The microDIRSIG model was seen to be capable of simulating the
appropriate relative trend in the spectral emissivity of sand when
contaminated with SF96 (an increase in the emissivity in the
Restrahlen band between 8 and 9 microns, and another feature near
12.5 microns). However, the exact prediction is complicated due to
the random geometric shape of real sand particles, which is
challenging to reproduce in the simulated world, and the lack of
perfect knowledge of the index of refraction for the real sand
material.
-
The observed differences in the longwave emissivity spectra of
sand with and without SF96 were of a significant level (up to 40%
change in emissivity), which suggests the presence of SF96 in
amounts considered here should be easily detectable by remote
spectral observations.
While this project demonstrated LWIR emissivity measurements of
contaminated sand, it was for a single material and contaminant
type. Additional research is recommended to expand the types of
substrates and contaminants and to collect data in more realistic
situations such as a dirt road or parking lot.

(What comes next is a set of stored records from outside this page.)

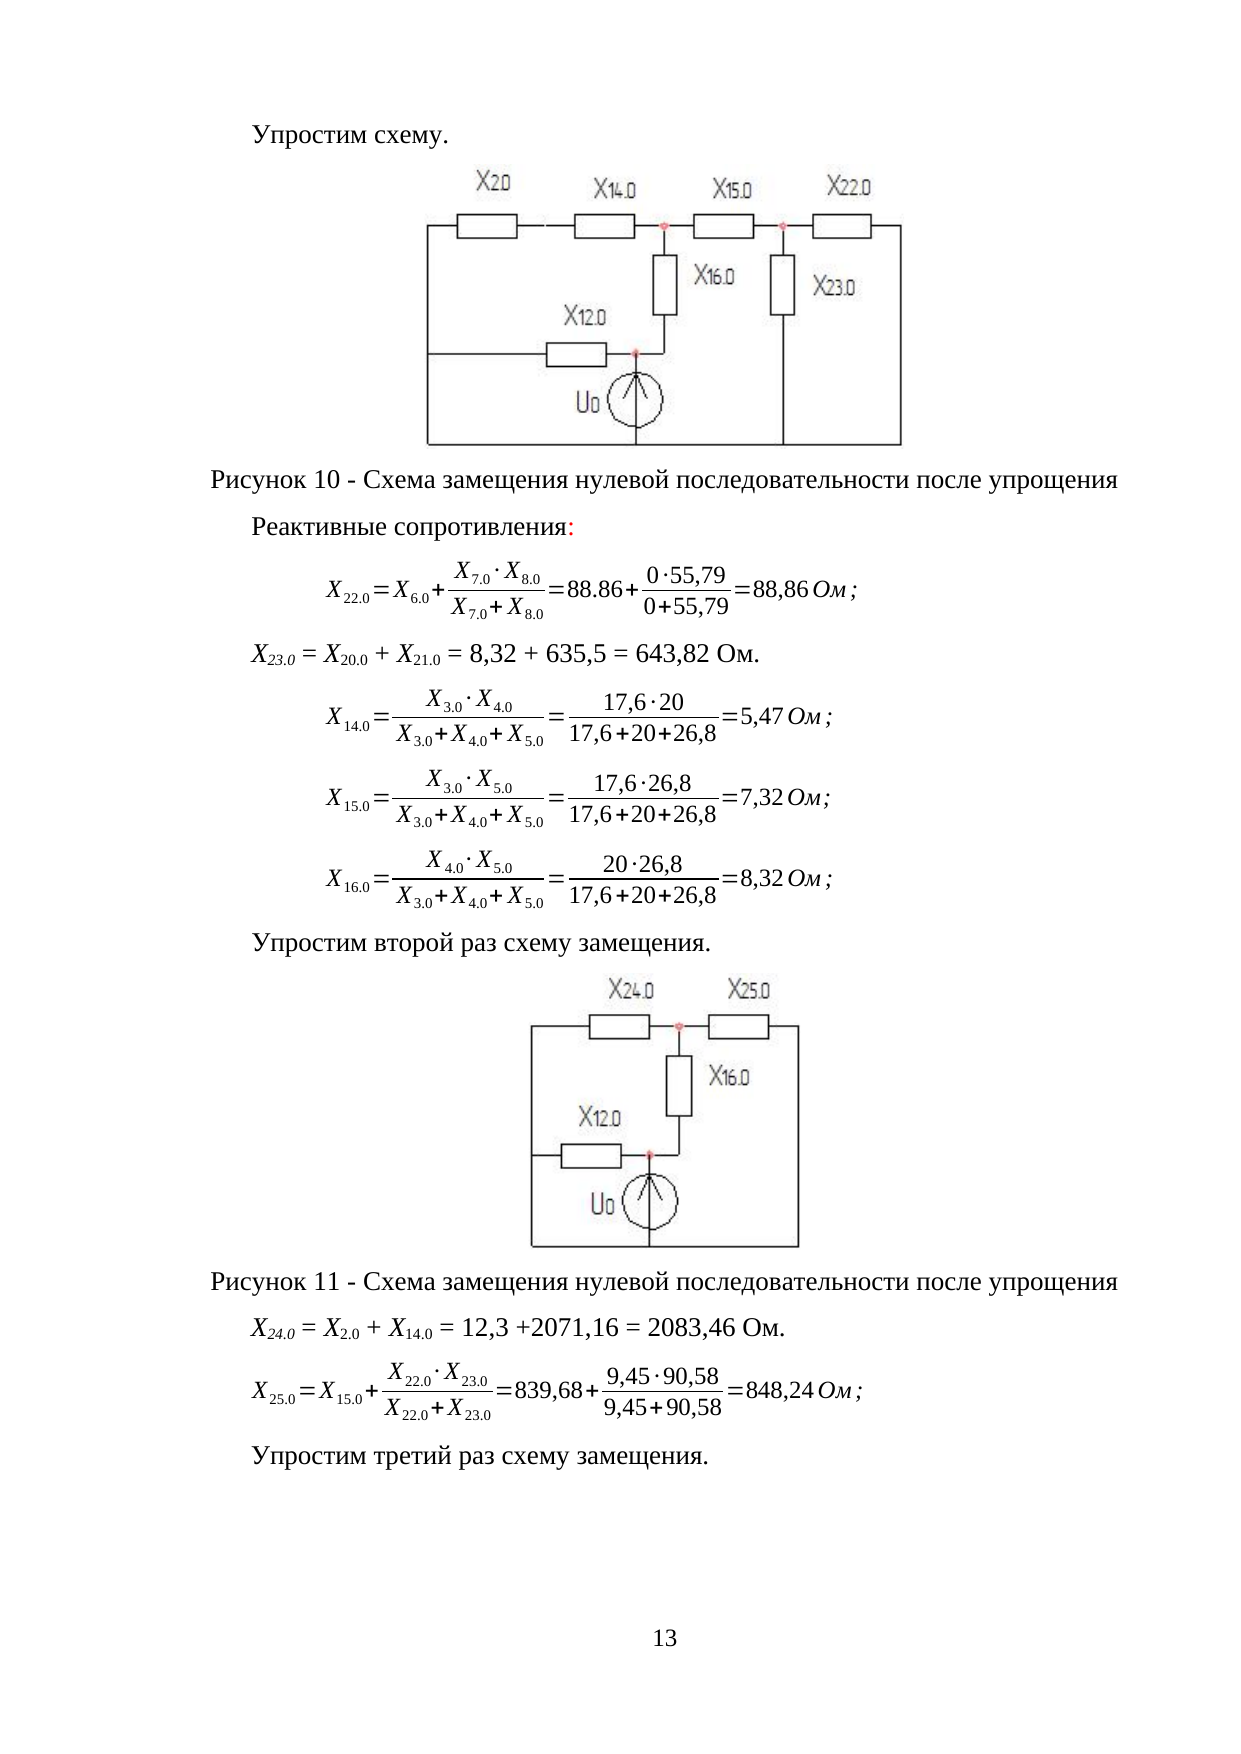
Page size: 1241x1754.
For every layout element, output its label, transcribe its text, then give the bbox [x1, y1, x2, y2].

picture [424, 164, 905, 449]
text Упростим третий раз схему замещения. [251, 1439, 1152, 1470]
text Х24.0 = Х2.0 + Х14.0 = 12,3 +2071,16 = 2083,46 Ом. [251, 1311, 1152, 1342]
picture [528, 973, 801, 1251]
text Упростим второй раз схему замещения. [177, 926, 1152, 957]
text Реактивные сопротивления: [177, 510, 1152, 541]
text Рисунок 11 - Схема замещения нулевой последовательности после упрощения [177, 1265, 1152, 1296]
text Упростим схему. [177, 118, 1152, 149]
text Х23.0 = Х20.0 + Х21.0 = 8,32 + 635,5 = 643,82 Ом. [177, 637, 1152, 669]
text Рисунок 10 - Схема замещения нулевой последовательности после упрощения [177, 463, 1152, 494]
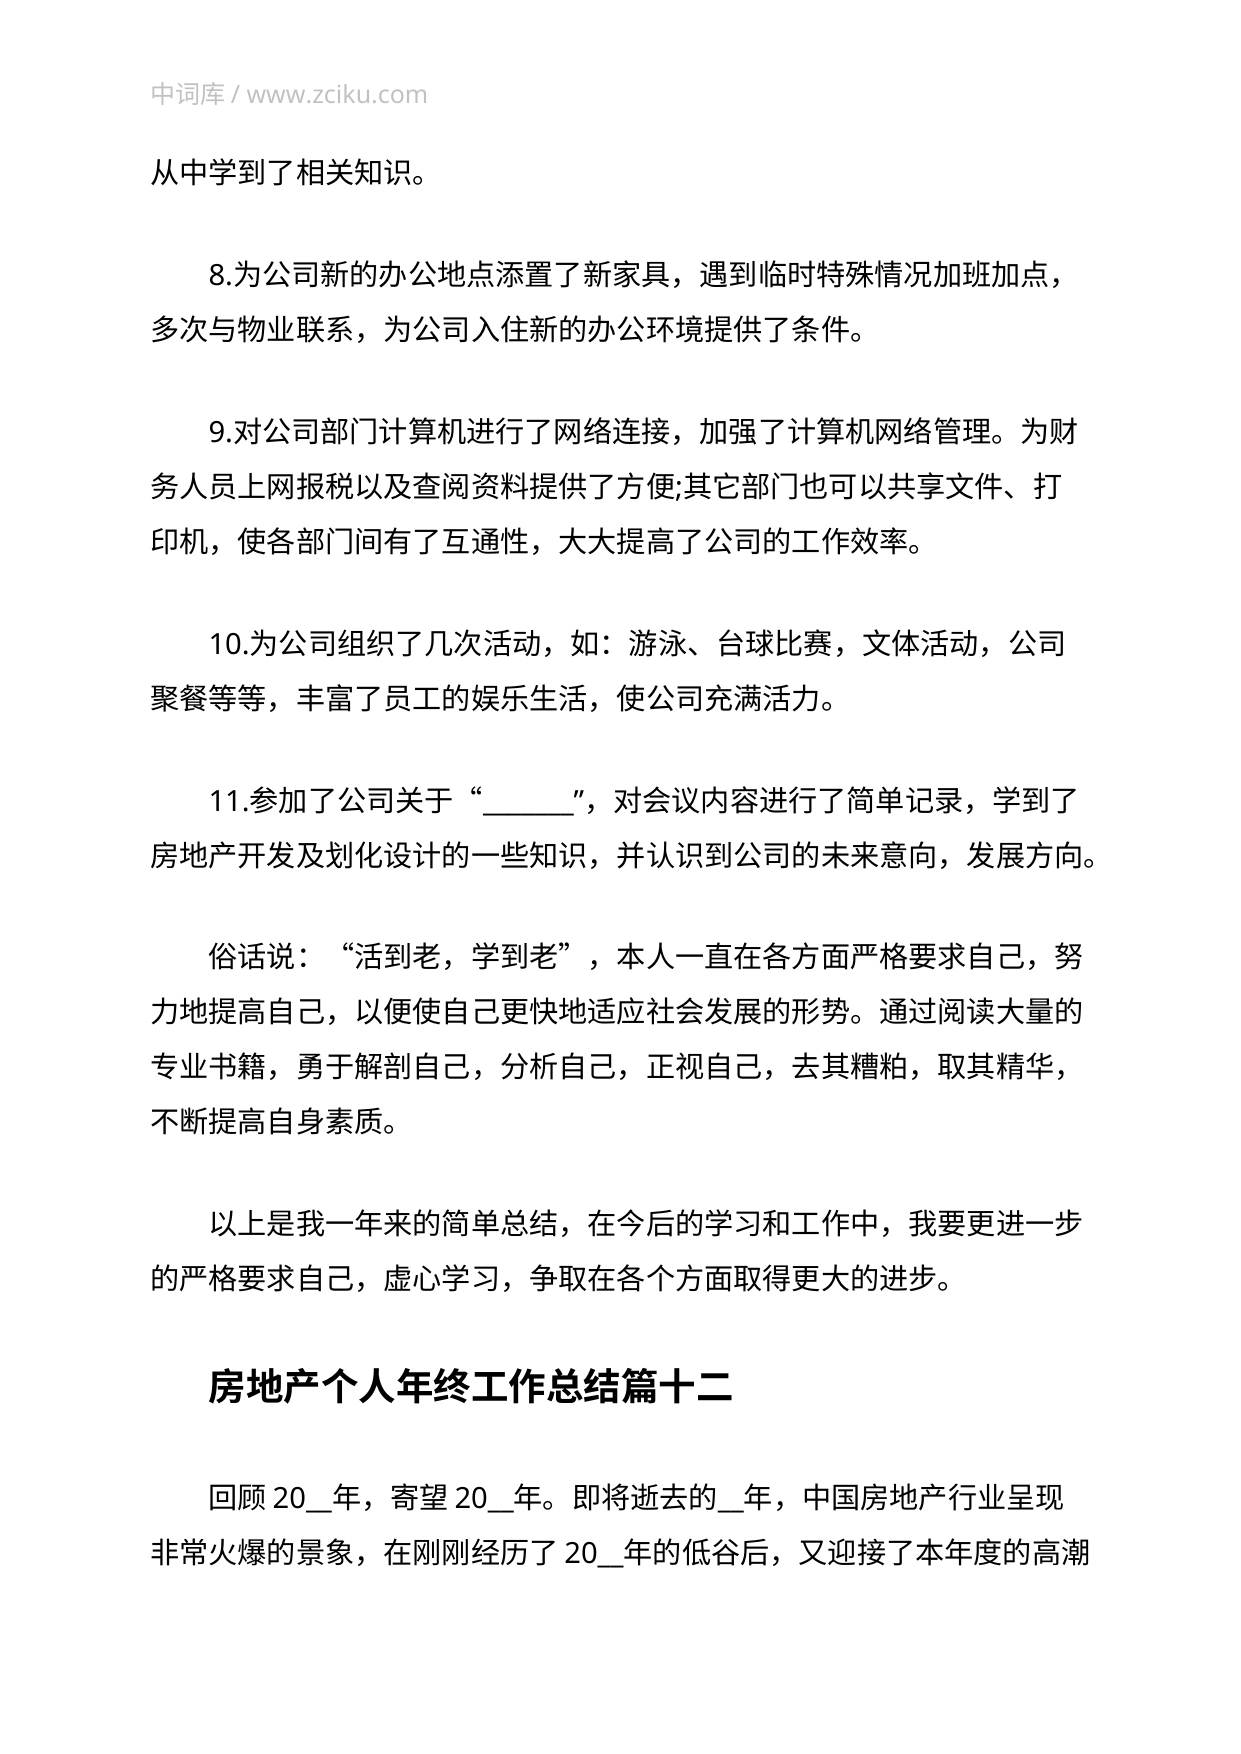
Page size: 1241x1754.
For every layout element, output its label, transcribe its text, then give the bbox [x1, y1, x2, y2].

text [150, 150, 1090, 192]
text 以上是我一年来的简单总结，在今后的学习和工作中，我要更进一步的严格要求自己，虚心学习，争取在各个方面取得更大的进步。 [150, 1200, 1090, 1297]
text 俗话说：“活到老，学到老”，本人一直在各方面严格要求自己，努力地提高自己，以便使自己更快地适应社会发展的形势。通过阅读大量的专业书籍，勇于解剖自己，分析自己，正视自己，去其糟粕，取其精华，不断提高自身素质。 [150, 934, 1090, 1141]
text 8.为公司新的办公地点添置了新家具，遇到临时特殊情况加班加点，多次与物业联系，为公司入住新的办公环境提供了条件。 [150, 252, 1090, 349]
text 10.为公司组织了几次活动，如：游泳、台球比赛，文体活动，公司聚餐等等，丰富了员工的娱乐生活，使公司充满活力。 [150, 620, 1090, 718]
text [150, 1474, 1090, 1572]
text 房地产个人年终工作总结篇十二 [150, 1357, 1090, 1411]
text 9.对公司部门计算机进行了网络连接，加强了计算机网络管理。为财务人员上网报税以及查阅资料提供了方便;其它部门也可以共享文件、打印机，使各部门间有了互通性，大大提高了公司的工作效率。 [150, 408, 1090, 561]
text 11.参加了公司关于“_______”，对会议内容进行了简单记录，学到了房地产开发及划化设计的一些知识，并认识到公司的未来意向，发展方向。 [150, 777, 1090, 874]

7. ACKNOWLEDGMENTS This material is based upon work supported by
U.S. Army Edgewood Contracting Division and the U.S. Army Edgewood
Chemical Biological Center (ECBC) under Contract Number
W911SR-12-C-0004. Any opinions, findings and conclusions or
recommendations expressed in this material are those of the authors
and do not necessarily reflect the views of U.S. Army. Dr. James
Jensen and Dr. Janet Jensen of ECBC are gratefully acknowledged for
their support of the project.
8. REFERENCES [1] J. Kerekes, K.-E. Strackerjan, and C.
Salvaggio, "Spectral Reflectance and Emissivity of Man-made
Surfaces Contaminated with Environmental Effects," Optical
Engineering, vol. 47, no. 10, October 2008.
[2] N. Bower, Knuteson, R., and Revercomb, H., “High spectral
resolution land surface temperature and emissivity measurement in
the thermal infrared. Proceedings of 10th Conference on Atmospheric
Radiation: A Symposium with tributes to the works of Verner E.
Suomi, Madison, WI, 28 June-2 July 1999, pp. 528-531, American
Meteorological Society, 1999. [3] K. Horton, J. Johnson, and P.
Lucey, “Infrared measurements of pristine and disturbed soils 2.
Environmental effects and field data reduction,” Remote Sensing
Environment, vol. 64, pp. 47-52, 1998. [4] DIRSIG - The Digital
Imaging and Remote Sensing Image Generation Model,
http://www.dirsig.org. [5] R. Kitamura, L. Pilon, M. Jonasz,
“Optical constants of silica glass from extreme ultraviolet to far
infrared at near room temperature,” Applied Optics, vol. 46, no.
33, pp. 8118- 8133, 2007. [6] M. Querry, “Optical constants of
minerals and other materials from the millimeter to the
ultraviolet,” Chemical Research, Development and Engineering
Center, University of Missouri-Kansas City, November 1987.